Transcribe the researcher profile below word for word, starting with "I currently work" and going on through "their thermal performance.".

Supplied passage
* * * * * * *

Post-Doc Researchers

I currently work at CEFT as a Researcher on PEM fuel cells and electrolyzers. I am interested on their experimental characterization and on the development of numerical models based on computational fluids dynamics (CFD)

In 2016, I joined the Thermal and Fluids R&D team at Efacec Power Solutions. My main responsibilities were modelling and understanding the cooling capacity in Power Transformers using CFD methodologies, and by analysis of the heat transfer effectiveness, conducting model validation activities using real scale transformers and scaled down models to improve their thermal performance.
In 2018, I joined ALTICE Labs as Thermal specialist engineer where my main responsibility was to minimize the total cost, weight and size of the components during the process of a PCB design using 3D CFD simulations and conducting experimental validation tests for several Altice products.
Throughout my professional career, I had the opportunity to work during all stages of product development, starting from the R&D phase, through the testing and optimization phases, supporting quality and certification processes and finally accompanying the production. My academic background and industry experience makes me a versatile and autonomous professional interacting with different subjects and projects with a particular focus in R&D and product development. If you are looking for partnerships in any of the above subjects, or other that my experience might be helpful, do not hesitate and contact me.

After I finished my Masters, I was involved in two grant scholarship projects, 2011-2015, PTDC/EME-MFE/099109/2008, entitled “ANEURYSM – Hemodynamic Study in Cerebral Aneurysms” and NORTE-07-0124-FEDER- 000025, co financed by the Foundation for Science and Technology (FCT) and FEDER at the Transport Phenomena Research Center, CEFT. The projects consisted on the hemodynamic study of cerebral aneurisms, using in vitro phantom models, on the experimental rheology study of blood rheology (São João University Hospital) and on the creation of blood analogues using several polymer solutions.

Afterwards, I started my PhD in Chemical and Biological Engineering in mid-2014 and, in 2016, I won a PhD FCTgrant. The PhD, entitled “Polydimethylsiloxane (PDMS) microparticles synthesis for a novel blood analogue suspension”, consisted on the development of a blood analogue suspension. Polydimethylsiloxane (PDMS) was chosen for the material of the polymeric particles which was a good candidate to mimic the mechanical properties of Red blood cells (RBC) since is a transparent inert elastomer. Two multiphase methods to produce PDMS microparticles were explored, a microfluidic flow-focusing device and a membrane emulsification process. Since the PDMS microparticles generation was very challenging, a numerical study was also conducted validated by experimental data and enabled the investigation of other conditions to further improve the generation of microparticles.

* * * * * * *

Recorded data
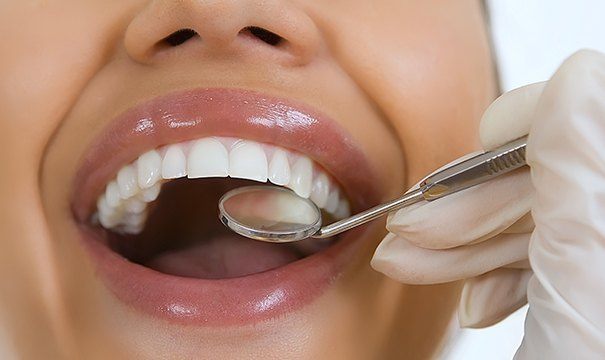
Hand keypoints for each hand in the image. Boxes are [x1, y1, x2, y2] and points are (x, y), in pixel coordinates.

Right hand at [371, 50, 604, 357]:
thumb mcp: (581, 299)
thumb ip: (579, 185)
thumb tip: (574, 82)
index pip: (600, 117)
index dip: (539, 120)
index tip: (481, 145)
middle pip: (559, 170)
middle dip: (475, 200)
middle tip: (416, 229)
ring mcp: (600, 257)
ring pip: (534, 211)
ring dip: (462, 235)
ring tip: (412, 261)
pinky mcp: (579, 279)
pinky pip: (530, 247)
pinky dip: (482, 261)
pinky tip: (457, 284)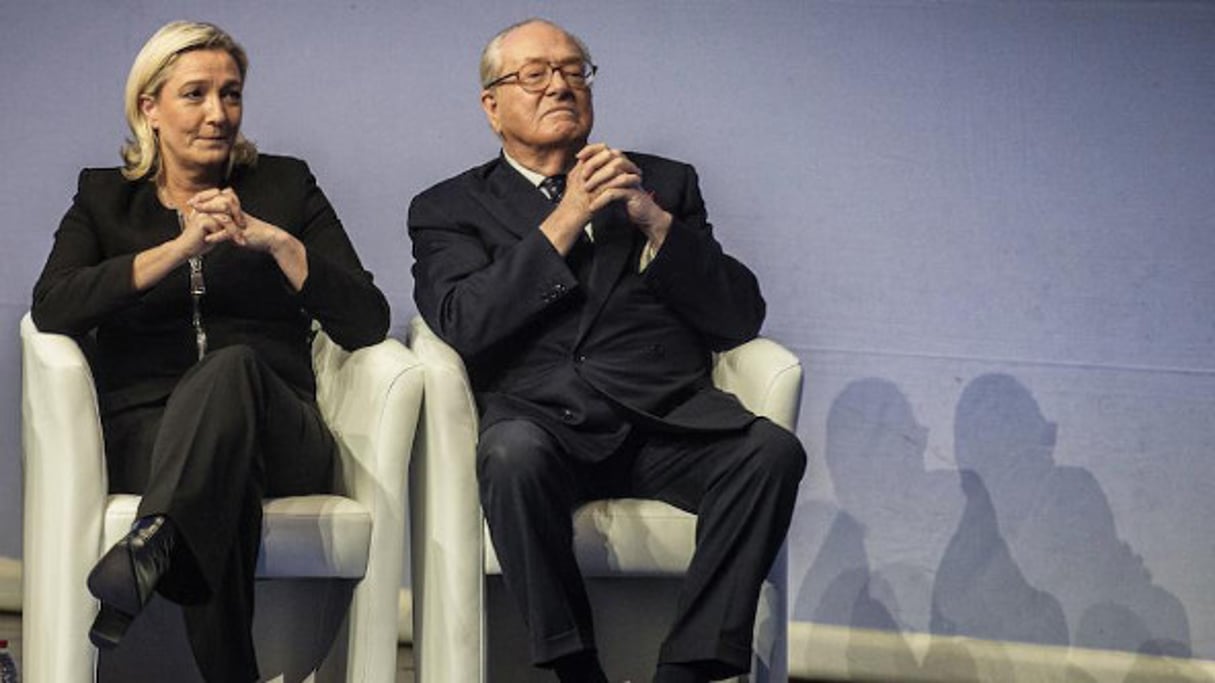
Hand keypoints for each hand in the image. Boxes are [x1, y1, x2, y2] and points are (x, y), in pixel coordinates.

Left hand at [185, 188, 308, 288]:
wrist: (270, 238)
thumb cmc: (254, 232)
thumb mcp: (237, 223)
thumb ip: (226, 219)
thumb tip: (213, 217)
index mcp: (235, 209)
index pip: (219, 198)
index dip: (205, 198)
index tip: (192, 200)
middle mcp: (237, 213)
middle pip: (219, 203)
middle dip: (204, 203)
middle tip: (192, 203)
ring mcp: (240, 223)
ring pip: (223, 215)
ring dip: (209, 216)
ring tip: (197, 218)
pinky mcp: (243, 233)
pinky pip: (229, 233)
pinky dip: (217, 236)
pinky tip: (208, 239)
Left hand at [572, 143, 671, 243]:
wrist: (642, 214)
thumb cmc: (625, 200)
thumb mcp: (609, 186)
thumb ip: (598, 176)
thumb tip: (578, 168)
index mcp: (621, 164)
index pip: (606, 149)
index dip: (592, 150)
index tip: (578, 156)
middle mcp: (628, 168)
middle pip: (610, 158)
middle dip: (593, 166)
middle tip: (581, 178)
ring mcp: (631, 180)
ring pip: (613, 172)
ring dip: (597, 182)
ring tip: (586, 192)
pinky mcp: (633, 193)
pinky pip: (615, 193)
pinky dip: (601, 199)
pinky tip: (593, 206)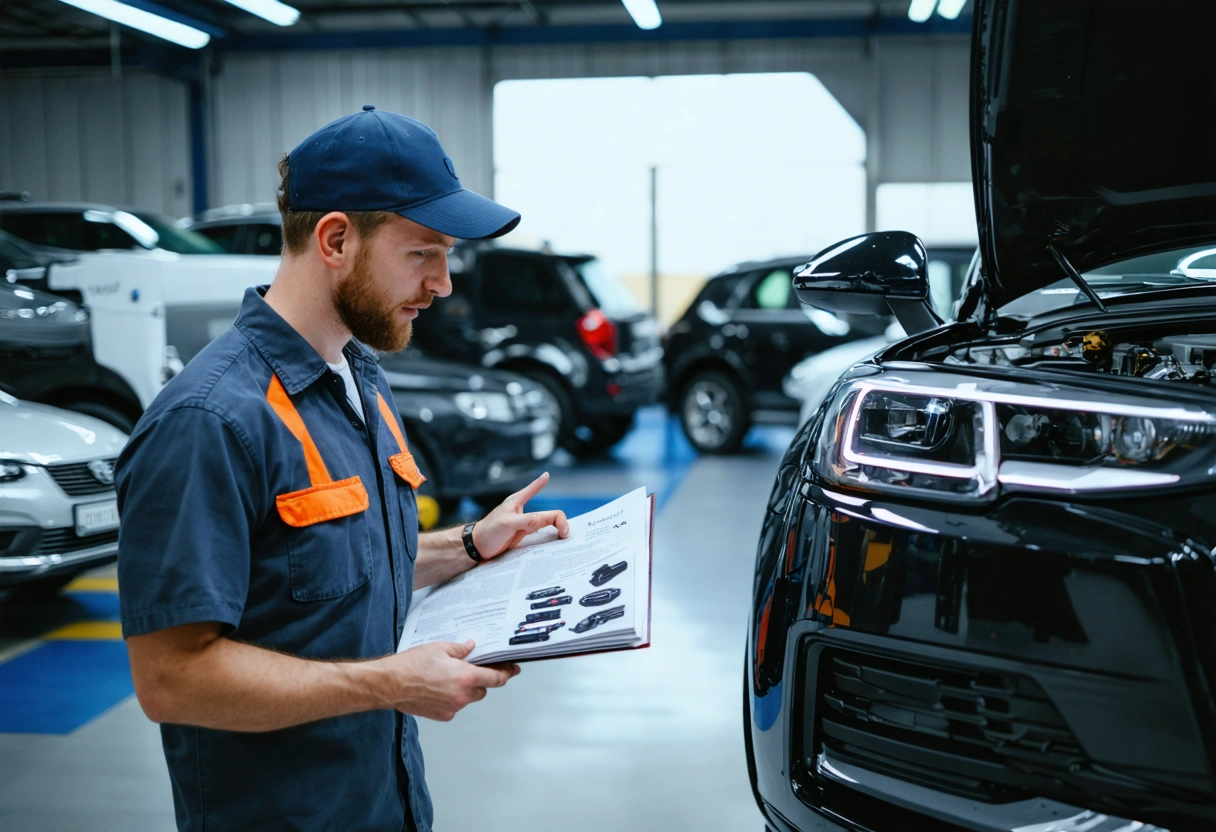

* * * * * * *

Solved exercise
I currently work at CEFT as a Researcher on PEM fuel cells and electrolyzers. I am interested on their experimental characterization and on the development of numerical models based on computational fluids dynamics (CFD)

In 2016, I joined the Thermal and Fluids R&D team at Efacec Power Solutions. My main responsibilities were modelling and understanding the cooling capacity in Power Transformers using CFD methodologies, and by analysis of the heat transfer effectiveness, conducting model validation activities using real scale transformers and scaled down models to improve their thermal performance.